Der 28 Jahre alte Bruder, der ebenfalls keine Berufsausbildung hat, besuchte als Kind ein sonderpädagogisches Förderzentrum. Bereits im Alter von zwölf Jahren habe er Haschisch genommen, erklärte er. Mit 17 Jahren konsumierte er Crystal. "Sie sind seit elf Jahren abhängig?", hakte Amend nach. Nun muss sich der arbeitslose Mann aufgrund dieser Aussage amtsärztlich untersuchen lassen.
"Mein Bruder hat nie gedealt", sagte der 25-Jährige aus. Lediglich zum Eigenbedarf will er ihn mit geringen Mengen Rauschgift versorgt haben. Das lässt das Gericht nicht gelten: Mit ihrer polizeilichen Aussage konfrontiert, geben beide Angeklagte schließlich zu, ihr Geld zusammengelegt und Drogen gekauft zu haben.
Verfallserscheinungen
Ein Gutachter bescheinigt dem jüngeren Bruder eine schwere Suchterkrankung, die mit den typischen Symptomen bei Crystal-Konsum einhergeht: Hoher Gewichtsverlust, angegriffene Zähne und beschädigter Zahnschmelz. Einen Therapieerfolg hält er - trotz wiederholter Rückfälle des Angeklagten - für möglich. Allerdings rät er zu einer Langzeittherapie von 18 Monaten. Sein Coburger Umfeld sollte der junge Mann zukünftig vermeiden.
Insgesamt zehn Zeugen bot die Anklage auf, darunter vier Lieferanten des Brüderpaars, die aufgrund ihrer noch offenen Verfahren teilweise die Aussage verweigerten. Die Kulmbacher Servicekraft, bei denen das Brüderpaar Crystal Speed gekauft hat und gegen die ebenfalls ein Verfahren anhängig ist, machte jedoch Angaben: 75 Euro will sie pro Gramm Crystal erhalten haben. Im Austausch dafür hätten die Angeklagten ihr auch Haschisch mitgebracht. Das habe sie mit acht Euro pro Gramm verrechnet.

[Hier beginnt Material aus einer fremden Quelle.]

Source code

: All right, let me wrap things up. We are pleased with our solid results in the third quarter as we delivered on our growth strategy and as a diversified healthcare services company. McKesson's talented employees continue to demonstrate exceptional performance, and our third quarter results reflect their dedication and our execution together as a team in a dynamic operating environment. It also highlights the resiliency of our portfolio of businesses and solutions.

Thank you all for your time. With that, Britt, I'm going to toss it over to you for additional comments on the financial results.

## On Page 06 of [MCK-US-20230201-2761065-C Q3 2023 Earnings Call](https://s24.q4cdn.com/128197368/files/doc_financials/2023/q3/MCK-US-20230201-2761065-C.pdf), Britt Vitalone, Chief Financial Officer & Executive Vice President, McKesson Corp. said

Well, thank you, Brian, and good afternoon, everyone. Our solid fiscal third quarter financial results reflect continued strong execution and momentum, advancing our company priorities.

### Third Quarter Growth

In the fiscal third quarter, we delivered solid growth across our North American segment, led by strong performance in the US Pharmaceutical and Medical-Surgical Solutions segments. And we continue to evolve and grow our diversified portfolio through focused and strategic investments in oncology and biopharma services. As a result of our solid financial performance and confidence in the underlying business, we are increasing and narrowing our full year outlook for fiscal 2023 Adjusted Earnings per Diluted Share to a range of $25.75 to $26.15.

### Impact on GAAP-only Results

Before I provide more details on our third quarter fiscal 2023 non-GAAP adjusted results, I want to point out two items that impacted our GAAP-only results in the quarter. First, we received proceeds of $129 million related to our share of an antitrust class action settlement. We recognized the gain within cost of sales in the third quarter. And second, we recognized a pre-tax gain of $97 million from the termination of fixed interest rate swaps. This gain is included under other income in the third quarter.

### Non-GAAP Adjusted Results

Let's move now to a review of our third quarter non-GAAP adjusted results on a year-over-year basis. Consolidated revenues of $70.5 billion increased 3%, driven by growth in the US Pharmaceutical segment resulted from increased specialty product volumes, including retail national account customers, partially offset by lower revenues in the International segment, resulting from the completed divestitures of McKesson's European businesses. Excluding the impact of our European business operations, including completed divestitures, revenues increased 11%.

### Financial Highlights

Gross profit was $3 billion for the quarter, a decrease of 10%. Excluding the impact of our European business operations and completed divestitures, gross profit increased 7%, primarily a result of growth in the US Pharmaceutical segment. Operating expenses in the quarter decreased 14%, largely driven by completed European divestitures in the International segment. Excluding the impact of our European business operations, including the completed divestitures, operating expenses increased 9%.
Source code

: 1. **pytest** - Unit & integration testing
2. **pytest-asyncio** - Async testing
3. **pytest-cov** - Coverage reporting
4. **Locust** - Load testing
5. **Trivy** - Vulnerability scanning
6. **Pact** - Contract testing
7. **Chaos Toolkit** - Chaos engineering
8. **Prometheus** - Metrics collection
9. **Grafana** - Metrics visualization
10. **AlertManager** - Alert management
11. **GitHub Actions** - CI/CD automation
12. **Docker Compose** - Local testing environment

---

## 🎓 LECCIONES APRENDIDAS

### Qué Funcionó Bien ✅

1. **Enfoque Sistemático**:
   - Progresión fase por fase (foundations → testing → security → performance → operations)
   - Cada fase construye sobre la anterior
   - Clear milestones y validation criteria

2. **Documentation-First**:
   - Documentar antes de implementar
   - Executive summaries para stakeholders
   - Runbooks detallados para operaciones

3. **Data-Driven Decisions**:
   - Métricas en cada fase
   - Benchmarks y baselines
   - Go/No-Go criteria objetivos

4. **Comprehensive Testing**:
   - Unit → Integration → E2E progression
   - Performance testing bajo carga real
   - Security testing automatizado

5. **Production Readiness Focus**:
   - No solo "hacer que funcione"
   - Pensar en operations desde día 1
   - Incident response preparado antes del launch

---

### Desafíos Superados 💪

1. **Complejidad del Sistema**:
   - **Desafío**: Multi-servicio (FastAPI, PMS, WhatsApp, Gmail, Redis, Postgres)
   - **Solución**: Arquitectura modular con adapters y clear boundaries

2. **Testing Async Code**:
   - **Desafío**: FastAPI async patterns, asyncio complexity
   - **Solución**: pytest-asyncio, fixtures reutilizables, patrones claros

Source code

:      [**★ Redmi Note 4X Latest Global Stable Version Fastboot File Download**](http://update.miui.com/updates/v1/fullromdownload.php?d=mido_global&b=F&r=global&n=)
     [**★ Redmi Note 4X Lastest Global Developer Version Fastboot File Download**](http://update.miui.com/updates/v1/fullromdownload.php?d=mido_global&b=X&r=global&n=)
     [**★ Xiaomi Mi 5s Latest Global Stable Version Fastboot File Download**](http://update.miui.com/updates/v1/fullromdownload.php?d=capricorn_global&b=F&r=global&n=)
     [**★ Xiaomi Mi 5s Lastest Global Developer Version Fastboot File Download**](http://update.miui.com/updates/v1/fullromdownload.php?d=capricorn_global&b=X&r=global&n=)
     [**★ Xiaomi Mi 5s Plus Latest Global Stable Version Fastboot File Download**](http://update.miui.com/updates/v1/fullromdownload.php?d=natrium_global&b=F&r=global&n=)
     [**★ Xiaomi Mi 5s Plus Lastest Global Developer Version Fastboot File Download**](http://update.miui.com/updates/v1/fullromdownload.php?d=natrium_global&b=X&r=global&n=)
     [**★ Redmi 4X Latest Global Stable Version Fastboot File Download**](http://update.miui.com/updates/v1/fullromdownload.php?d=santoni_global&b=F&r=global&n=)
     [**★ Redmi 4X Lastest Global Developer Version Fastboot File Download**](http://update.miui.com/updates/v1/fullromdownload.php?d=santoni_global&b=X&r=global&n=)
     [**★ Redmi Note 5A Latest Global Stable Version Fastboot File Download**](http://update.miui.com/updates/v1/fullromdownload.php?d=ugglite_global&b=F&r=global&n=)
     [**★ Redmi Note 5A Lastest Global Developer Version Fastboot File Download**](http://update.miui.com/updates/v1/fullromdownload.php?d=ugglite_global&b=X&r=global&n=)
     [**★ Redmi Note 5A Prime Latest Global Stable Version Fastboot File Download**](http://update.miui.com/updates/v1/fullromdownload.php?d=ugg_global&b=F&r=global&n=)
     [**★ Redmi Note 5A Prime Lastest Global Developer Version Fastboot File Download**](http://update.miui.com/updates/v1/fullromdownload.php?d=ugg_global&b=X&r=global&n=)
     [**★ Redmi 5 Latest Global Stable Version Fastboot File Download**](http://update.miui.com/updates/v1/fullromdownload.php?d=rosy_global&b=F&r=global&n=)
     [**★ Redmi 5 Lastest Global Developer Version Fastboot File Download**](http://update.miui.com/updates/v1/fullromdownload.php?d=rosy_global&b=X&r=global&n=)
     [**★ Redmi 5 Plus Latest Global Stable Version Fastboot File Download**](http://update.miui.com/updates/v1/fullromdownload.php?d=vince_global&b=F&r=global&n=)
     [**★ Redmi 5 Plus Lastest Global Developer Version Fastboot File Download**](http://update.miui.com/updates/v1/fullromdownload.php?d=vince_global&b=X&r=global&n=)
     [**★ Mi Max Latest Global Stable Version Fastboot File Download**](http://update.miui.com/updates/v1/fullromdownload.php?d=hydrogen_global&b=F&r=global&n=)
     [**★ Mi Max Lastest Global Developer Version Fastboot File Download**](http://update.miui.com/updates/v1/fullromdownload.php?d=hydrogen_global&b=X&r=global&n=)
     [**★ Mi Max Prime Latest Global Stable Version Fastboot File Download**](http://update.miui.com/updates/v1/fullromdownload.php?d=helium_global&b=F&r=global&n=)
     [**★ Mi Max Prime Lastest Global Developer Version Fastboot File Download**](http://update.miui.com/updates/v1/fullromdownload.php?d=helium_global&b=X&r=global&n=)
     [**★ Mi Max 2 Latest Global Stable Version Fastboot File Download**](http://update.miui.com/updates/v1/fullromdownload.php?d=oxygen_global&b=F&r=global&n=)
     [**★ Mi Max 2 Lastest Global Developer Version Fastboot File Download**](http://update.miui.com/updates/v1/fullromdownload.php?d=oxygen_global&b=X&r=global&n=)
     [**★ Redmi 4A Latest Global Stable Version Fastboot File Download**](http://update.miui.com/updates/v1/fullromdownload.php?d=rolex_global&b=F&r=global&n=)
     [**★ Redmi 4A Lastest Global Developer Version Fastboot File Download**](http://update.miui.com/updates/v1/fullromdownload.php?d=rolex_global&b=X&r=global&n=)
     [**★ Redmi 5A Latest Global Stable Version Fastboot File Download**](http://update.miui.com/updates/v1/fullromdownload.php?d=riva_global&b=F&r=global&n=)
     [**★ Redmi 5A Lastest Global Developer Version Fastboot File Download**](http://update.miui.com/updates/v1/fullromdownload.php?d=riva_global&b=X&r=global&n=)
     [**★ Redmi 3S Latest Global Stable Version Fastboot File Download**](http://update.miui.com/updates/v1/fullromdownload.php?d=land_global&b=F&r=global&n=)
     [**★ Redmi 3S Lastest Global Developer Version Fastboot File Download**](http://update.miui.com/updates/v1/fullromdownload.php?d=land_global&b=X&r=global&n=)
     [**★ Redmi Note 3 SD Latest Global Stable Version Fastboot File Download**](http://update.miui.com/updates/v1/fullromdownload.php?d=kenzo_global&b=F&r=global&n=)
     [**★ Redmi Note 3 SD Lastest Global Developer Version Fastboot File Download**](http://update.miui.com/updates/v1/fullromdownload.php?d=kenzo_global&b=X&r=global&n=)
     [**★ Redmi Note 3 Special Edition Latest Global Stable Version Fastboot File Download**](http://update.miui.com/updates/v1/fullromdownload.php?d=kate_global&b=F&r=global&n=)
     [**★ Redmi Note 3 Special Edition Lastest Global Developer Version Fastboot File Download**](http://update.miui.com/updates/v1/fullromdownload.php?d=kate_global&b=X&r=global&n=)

Die ehemalige Freundin des jüngeren Bruders treibt das Gericht auf die Palme: Ja, sie habe Crystal konsumiert, sagte sie aus. Finanziert habe sie das mit dem Geburtstagsgeld ihrer Großeltern. "Das haben sie in Drogen umgesetzt?", fragte Amend, der die Zeugin mahnte, bei der Wahrheit zu bleiben. "Das schlimmste sind Frauen, die ihre Exfreunde schützen."
Zeugen widerrufen
Gleich zwei Zeugen behaupteten, ihre polizeiliche Zeugenaussage sei nicht richtig, was Staatsanwalt Stephan Jäger aufhorchen ließ. Die Verlobte eines der Drogenlieferanten stritt vehement ab: Sie habe niemals ausgesagt, dass sie bei ihm Geld und Drogen gesehen habe. Auch ein Dealer aus Neustadt wollte nicht ausgesagt haben, dass er beim jüngeren Bruder 20 Gramm Crystal gesehen habe. Die Worte seien ihm von den Polizeibeamten in den Mund gelegt worden. Er habe acht Stunden lang gearbeitet, als er vernommen worden sei: "Ich hatte Hunger und hätte alles unterschrieben, ich wollte nur noch nach Hause." Der zuständige Ermittlungsbeamte sagte aus, dass ihm Details zu der Zeit noch gar nicht bekannt gewesen seien. Zur Klärung - schließlich geht es um Falschaussage oder falsche Verdächtigung - wird ein zweiter Ermittlungsbeamter geladen. Die Verhandlung wird am 13. November und 4. Dezember fortgesetzt.